Sitakaliism is the spirituality I created for myself when I was fourteen years old. After going through a phase of depression, and a bout of God-hatred, I managed to find myself in a series of young-adult fiction novels called The Last Vampire. I used the main character, Sita, as the main goddess in my eclectic pantheon. Kali is my favourite of all the gods in existing religions, hence the name Sitakaliism.
The main rule of Sitakaliism is as follows:
Nobody but me can be a Sitakaliist. This is simply to prevent others from blindly following someone else’s beliefs. If someone’s beliefs are similar to my own, that is fine, but they must come up with their own name for their spirituality.
Sitakaliism is split up into a more spiritual aspect, which involves the mystic gods and goddesses of my pantheon, and the more philosophical aspect, which I call Duality. It is not called Duality because I believe that everything in nature is polarized into good and bad; quite the opposite (not to polarize things or anything). Duality is based on the Taoist belief that nothing can exist without its opposite, and everything has a bit of its opposite in it (a visual representation is the yin-yang symbol). So, for example, all men have a feminine aspect to them, and women a masculine aspect. All cruel people have a bit if kindness in them, and all kind people have a bit of cruelty.
Some of my fundamental beliefs are:
1. “Do as thou wilt and harm none.” This is the Golden Rule, different versions of which are found in virtually all of the world’s religions. This simply means that you may do as you please, as long as it doesn’t hurt anybody.
In reality, it’s not simple at all. You must be careful, to prevent harm to others. This is different from the “do unto others as you would have them do unto you” belief (another version of the Golden Rule), because I do not believe everyone would be okay with the same things being done to them. If that doesn’t make sense, here’s an example:
Say that Martha is polyamorous by nature, and is in a relationship with Bob, who is monogamous. Martha goes by the “do unto others rule,” therefore not seeing any problem with sleeping with another man, since she wouldn’t mind if Bob did the same thing to her. But what will hurt Bob is different from what will hurt Martha. Martha needs to be sensitive to the fact that people are different. If she had gone by the “do as thou wilt and harm none” rule, she would have asked herself what would have harmed Bob instead.
2. A connection with the spiritual involves a connection with the practical; the real. They are not separate. Therefore, you cannot go off into la-la land and be enlightened when you have done nothing for the people or other creatures of this earth. Some say that in order to help the world, first you must know yourself, or help yourself.
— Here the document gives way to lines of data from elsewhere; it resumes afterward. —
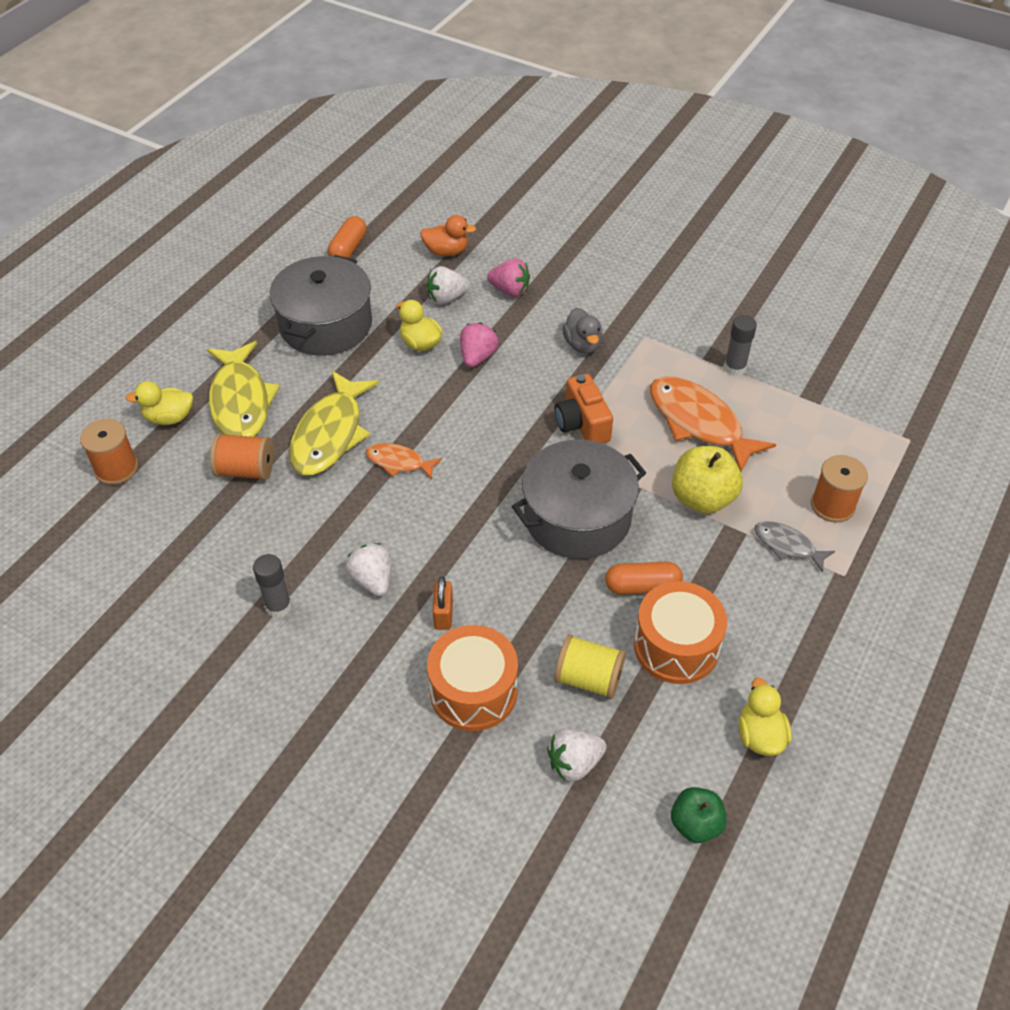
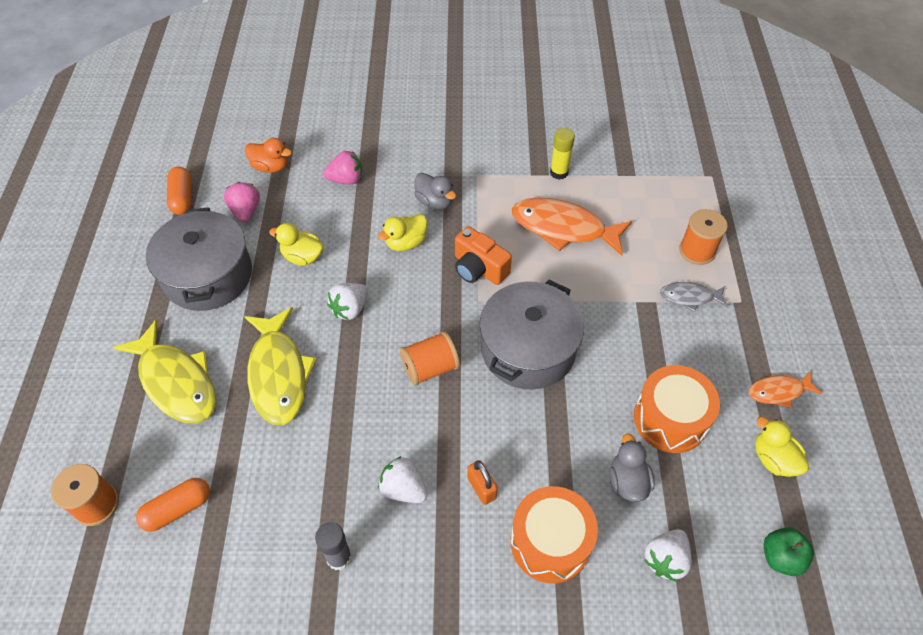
camera: 30 degrees left, 5 degrees up
(169, 418) = (117, 429): yellow duck -> yellow duck (406, 243)
(246, 470) = (224, 444): orange spool -> orange spool (430, 368)
(399, 462) = (355, 371): orange fish -> orange fish (778, 391)
(446, 251) = (271, 167): orange duck -> orange duck turned 45 degrees clockwise
(446, 298) = (298, 208): white strawberry -> white strawberry (350, 309)
(477, 357) = (358, 248): pink strawberry -> pink strawberry (246, 211)
(588, 678) = (627, 481): yellow spool -> grey duck
(642, 586) = (614, 383): orange capsule -> orange capsule (178, 509)
(702, 498) = (607, 288): yellow apple -> none
(734, 368) = (559, 172): grey glue stick -> yellow glue stick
This may be partially true, but don’t take it too far. In order to truly know yourself, you must understand your relationship with the rest of humanity, and the rest of the planet. You must understand that simply looking out for your own interests hurts everyone, including – eventually – yourself. To say that you must help yourself first before helping anyone else, is like saying you must feed yourself before you can drink any water. You actually need both, at the same time.
3. No devils exist except here on Earth. The only hell that exists is the one we create (for ourselves and for others). We must stop fearing the unknown when there are plenty of well-known things for us to fear already. Stop trying to save people’s souls from some mystical hellfire if their souls are already being shattered by the world around them. Stop dismissing things as “evil,” and come to the realization that evil is within human potential, not some abstract demon. Since it is within human potential, evil can be dealt with.
4. Cruelty and violence are not destroyed with cruelty and violence. Justice and revenge are never the same thing. You cannot fight fire with fire and expect to win. This concept angers a lot of people, and rightly so. How dare I suggest that someone who has suffered at the hands of another not seek retribution! However, what many do not understand is that I am not saying that a victim has no right to retaliate. It is possible for someone to have a right to something, and for that something to still not be the best idea. Yes, you can take the eye of the person who has blinded you, but I ask you, what does that really accomplish, besides some kind of shallow, temporary sense of closure? Sometimes it causes the victim psychological harm to retaliate.
Those who are angered by this accuse me of having never experienced true pain at the hands of another. Without fully disclosing my deepest secrets, let me say that that simply is not true, in any sense.
By the same token, war will never stop evil. It may weaken it, or slow it down, but ultimately war creates violence in the psyches of people who have already experienced enough for one lifetime. It perpetuates an ongoing cycle of cruelty that has existed since the Neolithic era.
My point is, don’t preach empty things about how you have no right to harm a human being if they’ve harmed you. The most important thing is to the look at the consequences. This isn’t about an individual’s rights, it’s about what will ultimately stop the perpetuation of violence in society as a whole.
5. Never dismiss your actions, or anyone else’s, as “human nature.” I have made this point several times before. Humans are naturally adaptive beings. It is in our nature to be able to adapt to a peaceful lifestyle, just has we have adapted over the years to violence. This isn’t just something that has been seen throughout history; it is true on a biological and psychological level. Blaming “human nature” for our negative qualities just confirms that we are trapped; we cannot change. And that’s simply not true.
If you wish to hold human nature responsible for positive qualities, on the other hand, go right ahead. That does no harm.